If you go back and watch CM Punk: Best in the World, there is a point towards the end where he claims he was going to quit the WWE because he was sick of working there. But after a phone call to Joey Mercury, he decided to stay because he thought he could make a change. As WWE Champion, he could show that you don’t always have to stick with the status quo and that a different face at the forefront of the company could turn round potential staleness. Well, after a record breaking 434 day reign as champion, he lost the title to the returning Rock who will act as a placeholder for John Cena to win it at Wrestlemania for the 11th time. The status quo.
The day after the Royal Rumble, the Internet exploded with anger from fans and outrage from marks who felt that they’d been ripped off with The Rock winning the WWE Championship. Many claimed that they were done with the company and that they would never watch a WWE program with either The Rock or John Cena as champion. Marks predicted that they would all turn off in their droves and while many of them may have held up their end of the bargain, WWE Raw has been doing gangbuster ratings numbers because non-hardcore fans are returning to the product to see The Rock, a person they recognize, as their champion.
What many CM Punk fans seem to miss is that Rock as champion is a smart business move. Wrestlemania 28 may not have been the biggest Mania ever, but it scored a 1.2 million buyrate with global sales in excess of $67 million. People did not buy Wrestlemania 28 to see Big Show win the IC title off Cody Rhodes, they did not buy it for Sheamus beating Daniel Bryan for the World Heavyweight Championship and they certainly didn’t buy it for CM Punk to retain against Chris Jericho. They bought it because The Rock was returning for his first singles match and he was fighting the company’s number one babyface: John Cena. Aside from the obligatory Undertaker bout, this was a one match card – and it brought in huge money for them. As a businessman, why wouldn’t you want to book this match again to try and replicate its success?
One school of thought is that Rock/Punk II could have drawn just as much money given the chance and some good build. But the problem with this idea is that CM Punk is not a recognizable name around households of the world unlike a Rock or John Cena. This is the biggest night in the company’s year and it needs it biggest stars on top. You could also argue the law of diminishing returns means that Wrestlemania 29 won’t bring in as much as 28 and to a point I would agree with you. While I do think it will break the million buyrate mark, I don’t see it topping last year’s number because the ‘once in a lifetime’ sheen is now lost. But with Rock/Cena II now for the WWE Championship and not just bragging rights, there is a chance it could at the very least match their previous effort.

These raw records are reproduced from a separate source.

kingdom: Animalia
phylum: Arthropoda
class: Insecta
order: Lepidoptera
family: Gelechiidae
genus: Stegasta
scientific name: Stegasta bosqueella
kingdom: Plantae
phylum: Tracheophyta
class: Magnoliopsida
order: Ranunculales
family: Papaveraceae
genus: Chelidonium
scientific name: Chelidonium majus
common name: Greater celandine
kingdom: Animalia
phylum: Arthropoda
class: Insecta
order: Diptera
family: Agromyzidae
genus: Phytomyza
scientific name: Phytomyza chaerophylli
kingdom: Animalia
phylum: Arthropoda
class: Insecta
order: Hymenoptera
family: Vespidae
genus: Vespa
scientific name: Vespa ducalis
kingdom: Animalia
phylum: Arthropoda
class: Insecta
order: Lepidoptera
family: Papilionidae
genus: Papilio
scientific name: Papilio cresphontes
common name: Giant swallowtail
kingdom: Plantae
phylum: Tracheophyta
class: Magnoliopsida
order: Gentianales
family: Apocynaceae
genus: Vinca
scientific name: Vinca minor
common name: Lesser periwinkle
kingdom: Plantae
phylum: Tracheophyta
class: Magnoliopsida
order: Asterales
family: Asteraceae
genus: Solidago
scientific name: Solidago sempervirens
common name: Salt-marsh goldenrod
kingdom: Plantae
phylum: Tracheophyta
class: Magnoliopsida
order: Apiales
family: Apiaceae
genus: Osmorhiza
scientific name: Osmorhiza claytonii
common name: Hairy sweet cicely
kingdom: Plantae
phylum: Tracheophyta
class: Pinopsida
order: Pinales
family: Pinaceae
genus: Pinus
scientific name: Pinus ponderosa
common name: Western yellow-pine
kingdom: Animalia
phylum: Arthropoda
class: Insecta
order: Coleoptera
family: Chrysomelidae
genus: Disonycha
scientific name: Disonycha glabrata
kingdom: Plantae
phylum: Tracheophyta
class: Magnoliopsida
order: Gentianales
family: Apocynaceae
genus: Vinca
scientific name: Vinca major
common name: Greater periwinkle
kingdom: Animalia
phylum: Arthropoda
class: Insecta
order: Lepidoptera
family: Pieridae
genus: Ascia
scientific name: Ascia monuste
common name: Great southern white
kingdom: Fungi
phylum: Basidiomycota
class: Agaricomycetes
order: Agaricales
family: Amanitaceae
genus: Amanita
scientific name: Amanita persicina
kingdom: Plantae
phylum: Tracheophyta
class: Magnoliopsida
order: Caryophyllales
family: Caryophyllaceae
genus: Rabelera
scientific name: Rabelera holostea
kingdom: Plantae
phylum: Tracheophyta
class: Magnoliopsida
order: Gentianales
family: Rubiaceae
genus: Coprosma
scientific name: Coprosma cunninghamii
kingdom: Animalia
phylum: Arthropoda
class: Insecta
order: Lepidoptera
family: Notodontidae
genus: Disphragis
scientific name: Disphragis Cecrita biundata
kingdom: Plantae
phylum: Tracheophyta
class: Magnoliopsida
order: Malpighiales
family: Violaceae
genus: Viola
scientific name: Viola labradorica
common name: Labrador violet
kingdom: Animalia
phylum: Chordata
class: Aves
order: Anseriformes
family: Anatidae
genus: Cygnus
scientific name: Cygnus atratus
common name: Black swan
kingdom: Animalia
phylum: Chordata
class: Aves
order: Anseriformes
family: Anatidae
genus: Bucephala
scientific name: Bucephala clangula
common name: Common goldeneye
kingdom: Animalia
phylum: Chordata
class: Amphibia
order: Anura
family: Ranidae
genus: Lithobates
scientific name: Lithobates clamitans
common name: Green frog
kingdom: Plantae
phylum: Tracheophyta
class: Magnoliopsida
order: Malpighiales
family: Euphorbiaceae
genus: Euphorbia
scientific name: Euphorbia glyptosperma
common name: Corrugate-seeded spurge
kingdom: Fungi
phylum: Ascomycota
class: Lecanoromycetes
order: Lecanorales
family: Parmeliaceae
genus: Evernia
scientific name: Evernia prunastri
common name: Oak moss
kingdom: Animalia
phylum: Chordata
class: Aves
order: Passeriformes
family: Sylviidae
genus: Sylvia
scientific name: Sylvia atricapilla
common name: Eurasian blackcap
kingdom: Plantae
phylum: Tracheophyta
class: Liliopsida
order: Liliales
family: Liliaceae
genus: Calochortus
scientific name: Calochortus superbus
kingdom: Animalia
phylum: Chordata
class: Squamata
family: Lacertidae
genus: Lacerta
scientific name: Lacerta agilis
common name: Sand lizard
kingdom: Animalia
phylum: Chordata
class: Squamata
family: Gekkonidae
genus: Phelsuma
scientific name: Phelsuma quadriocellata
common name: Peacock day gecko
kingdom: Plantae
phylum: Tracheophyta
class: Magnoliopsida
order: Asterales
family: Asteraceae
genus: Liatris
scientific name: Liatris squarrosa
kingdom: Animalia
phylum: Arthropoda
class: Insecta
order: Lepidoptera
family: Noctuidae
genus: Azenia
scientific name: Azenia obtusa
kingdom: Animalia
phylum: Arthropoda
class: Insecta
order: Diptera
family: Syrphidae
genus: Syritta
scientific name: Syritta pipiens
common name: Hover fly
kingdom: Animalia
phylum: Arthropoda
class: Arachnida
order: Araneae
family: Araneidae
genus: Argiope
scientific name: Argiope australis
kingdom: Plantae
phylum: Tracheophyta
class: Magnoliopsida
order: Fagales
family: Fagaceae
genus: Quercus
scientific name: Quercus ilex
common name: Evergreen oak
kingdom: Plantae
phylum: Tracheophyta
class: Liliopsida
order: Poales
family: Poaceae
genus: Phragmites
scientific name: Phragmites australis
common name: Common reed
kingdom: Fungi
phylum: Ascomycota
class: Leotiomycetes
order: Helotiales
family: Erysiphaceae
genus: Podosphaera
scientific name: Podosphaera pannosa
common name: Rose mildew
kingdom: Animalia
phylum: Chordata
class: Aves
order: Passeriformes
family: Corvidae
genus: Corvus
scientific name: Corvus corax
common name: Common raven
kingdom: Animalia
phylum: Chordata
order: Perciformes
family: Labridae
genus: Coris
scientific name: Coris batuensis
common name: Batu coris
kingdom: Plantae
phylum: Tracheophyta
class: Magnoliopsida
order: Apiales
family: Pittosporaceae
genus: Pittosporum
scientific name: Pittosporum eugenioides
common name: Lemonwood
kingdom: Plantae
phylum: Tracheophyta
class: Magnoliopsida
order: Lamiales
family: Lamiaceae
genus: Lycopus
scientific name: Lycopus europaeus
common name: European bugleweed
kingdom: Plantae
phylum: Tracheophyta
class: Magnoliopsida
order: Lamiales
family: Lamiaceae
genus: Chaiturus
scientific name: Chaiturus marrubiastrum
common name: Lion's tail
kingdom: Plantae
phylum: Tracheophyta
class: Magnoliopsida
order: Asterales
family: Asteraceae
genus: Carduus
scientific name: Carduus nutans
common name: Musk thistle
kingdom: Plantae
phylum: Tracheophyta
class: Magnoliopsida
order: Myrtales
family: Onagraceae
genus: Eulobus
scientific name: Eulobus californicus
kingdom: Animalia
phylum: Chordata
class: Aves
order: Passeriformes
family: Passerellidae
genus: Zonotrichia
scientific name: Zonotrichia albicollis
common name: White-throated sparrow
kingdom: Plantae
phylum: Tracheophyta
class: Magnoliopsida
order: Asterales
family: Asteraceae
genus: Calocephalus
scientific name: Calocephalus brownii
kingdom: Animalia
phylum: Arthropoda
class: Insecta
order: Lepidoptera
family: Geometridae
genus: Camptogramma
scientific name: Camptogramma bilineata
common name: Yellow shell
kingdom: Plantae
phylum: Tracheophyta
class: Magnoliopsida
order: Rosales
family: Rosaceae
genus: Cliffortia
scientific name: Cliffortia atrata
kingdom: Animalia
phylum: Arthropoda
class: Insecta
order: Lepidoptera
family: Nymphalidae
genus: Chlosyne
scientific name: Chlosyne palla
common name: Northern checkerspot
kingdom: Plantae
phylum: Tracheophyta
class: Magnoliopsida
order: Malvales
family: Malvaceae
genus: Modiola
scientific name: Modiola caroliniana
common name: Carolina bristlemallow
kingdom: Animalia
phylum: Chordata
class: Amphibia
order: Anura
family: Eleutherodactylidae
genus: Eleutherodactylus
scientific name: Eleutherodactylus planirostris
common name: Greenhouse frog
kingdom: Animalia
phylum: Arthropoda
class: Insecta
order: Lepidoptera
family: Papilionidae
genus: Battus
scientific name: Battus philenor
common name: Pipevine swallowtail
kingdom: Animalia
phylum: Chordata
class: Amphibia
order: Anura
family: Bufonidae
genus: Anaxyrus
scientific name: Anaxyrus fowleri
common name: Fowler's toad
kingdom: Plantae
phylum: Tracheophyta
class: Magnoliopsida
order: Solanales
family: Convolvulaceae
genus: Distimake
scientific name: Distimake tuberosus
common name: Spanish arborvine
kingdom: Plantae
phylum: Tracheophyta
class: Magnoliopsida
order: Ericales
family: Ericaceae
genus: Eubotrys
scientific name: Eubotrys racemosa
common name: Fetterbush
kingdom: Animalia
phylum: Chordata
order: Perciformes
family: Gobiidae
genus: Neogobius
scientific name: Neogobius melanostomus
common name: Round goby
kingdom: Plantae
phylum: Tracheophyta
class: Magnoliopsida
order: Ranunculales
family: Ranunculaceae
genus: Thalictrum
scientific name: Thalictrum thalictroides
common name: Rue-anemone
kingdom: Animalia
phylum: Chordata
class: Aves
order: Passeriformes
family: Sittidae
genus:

What it boils down to is business. The marks may not like the status quo, but the general audience who have been tuning into Raw seem to. WWE made a smart choice by putting their most prestigious title on arguably their biggest star to defend it against their poster child on the grandest stage of them all. All CM Punk was there for was to make the title feel prestigious again. His long reign as champion has made the title feel important for the first time in years and not just a prop that one wrestler carries around from time to time. The hot potatoing of the title (the likes of which not seen since the final days of WCW) was devaluing the belt, but putting it on a Hollywood mega star with huge drawing ability – who had to beat the longest reigning champion in decades to do it – has once again made the WWE Championship the focal point of the show.
CM Punk did make a change, it was just the change was not for him or for marks. It was for business and the status quo.